§ Problem to solve
Transcribe the records below. Leave nothing out and change nothing.
-- Input material follows --
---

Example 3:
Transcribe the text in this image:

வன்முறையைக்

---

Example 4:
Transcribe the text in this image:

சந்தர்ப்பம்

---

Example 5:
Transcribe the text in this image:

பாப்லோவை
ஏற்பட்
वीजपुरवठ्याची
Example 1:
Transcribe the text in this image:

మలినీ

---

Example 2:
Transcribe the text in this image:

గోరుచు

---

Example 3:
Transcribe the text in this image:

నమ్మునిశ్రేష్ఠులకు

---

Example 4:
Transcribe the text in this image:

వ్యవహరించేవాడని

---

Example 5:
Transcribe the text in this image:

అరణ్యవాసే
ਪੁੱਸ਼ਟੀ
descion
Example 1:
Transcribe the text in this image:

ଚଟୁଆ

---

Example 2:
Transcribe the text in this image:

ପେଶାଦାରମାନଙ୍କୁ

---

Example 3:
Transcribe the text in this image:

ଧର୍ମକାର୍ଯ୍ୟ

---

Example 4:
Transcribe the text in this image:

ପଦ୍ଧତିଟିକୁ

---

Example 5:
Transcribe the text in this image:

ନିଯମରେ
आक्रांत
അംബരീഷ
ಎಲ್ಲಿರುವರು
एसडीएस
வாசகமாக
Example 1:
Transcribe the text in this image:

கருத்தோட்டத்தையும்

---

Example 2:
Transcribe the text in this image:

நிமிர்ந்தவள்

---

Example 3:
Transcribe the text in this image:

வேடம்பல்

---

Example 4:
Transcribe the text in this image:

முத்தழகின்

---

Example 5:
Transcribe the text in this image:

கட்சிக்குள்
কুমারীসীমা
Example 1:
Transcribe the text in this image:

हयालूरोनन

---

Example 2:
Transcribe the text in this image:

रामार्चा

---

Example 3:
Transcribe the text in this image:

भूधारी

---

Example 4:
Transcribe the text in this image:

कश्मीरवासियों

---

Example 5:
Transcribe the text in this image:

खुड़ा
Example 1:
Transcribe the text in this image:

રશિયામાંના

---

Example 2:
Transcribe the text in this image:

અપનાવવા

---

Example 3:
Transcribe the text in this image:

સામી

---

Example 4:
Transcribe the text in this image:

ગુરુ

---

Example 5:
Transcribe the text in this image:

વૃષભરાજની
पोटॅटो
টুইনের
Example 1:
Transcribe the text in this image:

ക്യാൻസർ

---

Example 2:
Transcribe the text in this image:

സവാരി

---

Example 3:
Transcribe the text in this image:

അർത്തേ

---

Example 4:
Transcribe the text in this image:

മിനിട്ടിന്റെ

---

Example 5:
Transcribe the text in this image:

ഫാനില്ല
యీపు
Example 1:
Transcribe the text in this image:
-- Input material concluded --
§ Result for this exercise
---

Example 3:
Transcribe the text in this image:

வன்முறையைக்

---

Example 4:
Transcribe the text in this image:

சந்தர்ப்பம்

---

Example 5:
Transcribe the text in this image:

பாப்லோவை
ஏற்பட்
वीजपुरवठ्याची
Example 1:
Transcribe the text in this image:

మలినీ

---

Example 2:
Transcribe the text in this image:

గోరుచు

---

Example 3:
Transcribe the text in this image:

నమ్మునిశ్రేష్ఠులకు

---

Example 4:
Transcribe the text in this image:

వ్యవహరించేవాడని

---

Example 5:
Transcribe the text in this image:

అరణ్యవాసే
ਪੁੱਸ਼ਟੀ
descion
Example 1:
Transcribe the text in this image:

ଚଟୁଆ

---

Example 2:
Transcribe the text in this image:

ପେଶାଦାରମାନଙ୍କୁ

---

Example 3:
Transcribe the text in this image:

ଧର୍ମକାର୍ଯ୍ୟ

---

Example 4:
Transcribe the text in this image:

ପଦ୍ଧତିଟିକୁ

---

Example 5:
Transcribe the text in this image:

ନିଯମରେ
आक्रांत
അംബരീഷ
ಎಲ್ಲಿರುವರು
एसडीएस
வாசகமாக
Example 1:
Transcribe the text in this image:

கருத்தோட்டத்தையும்

---

Example 2:
Transcribe the text in this image:

நிமிர்ந்தவள்

---

Example 3:
Transcribe the text in this image:

வேடம்பல்

---

Example 4:
Transcribe the text in this image:

முத்தழகின்

---

Example 5:
Transcribe the text in this image:

கட்சிக்குள்
কুমারীসীমা
Example 1:
Transcribe the text in this image:

हयालूरोनन

---

Example 2:
Transcribe the text in this image:

रामार्चा

---

Example 3:
Transcribe the text in this image:

भूधारी

---

Example 4:
Transcribe the text in this image:

कश्मीरवासियों

---

Example 5:
Transcribe the text in this image:

खुड़ा
Example 1:
Transcribe the text in this image:

રશિયામાંના

---

Example 2:
Transcribe the text in this image:

અપનાવવા

---

Example 3:
Transcribe the text in this image:

સામી

---

Example 4:
Transcribe the text in this image:

ગુરુ

---

Example 5:
Transcribe the text in this image:

વૃષભરાજની
पोटॅटो
টুইনের
Example 1:
Transcribe the text in this image:

ക്യാൻസർ

---

Example 2:
Transcribe the text in this image:

സവാരി

---

Example 3:
Transcribe the text in this image:

അർത്തേ

---

Example 4:
Transcribe the text in this image:

മിനിട്ടിന്റെ

---

Example 5:
Transcribe the text in this image:

ഫാനില്ല
యీపు
Example 1:
Transcribe the text in this image:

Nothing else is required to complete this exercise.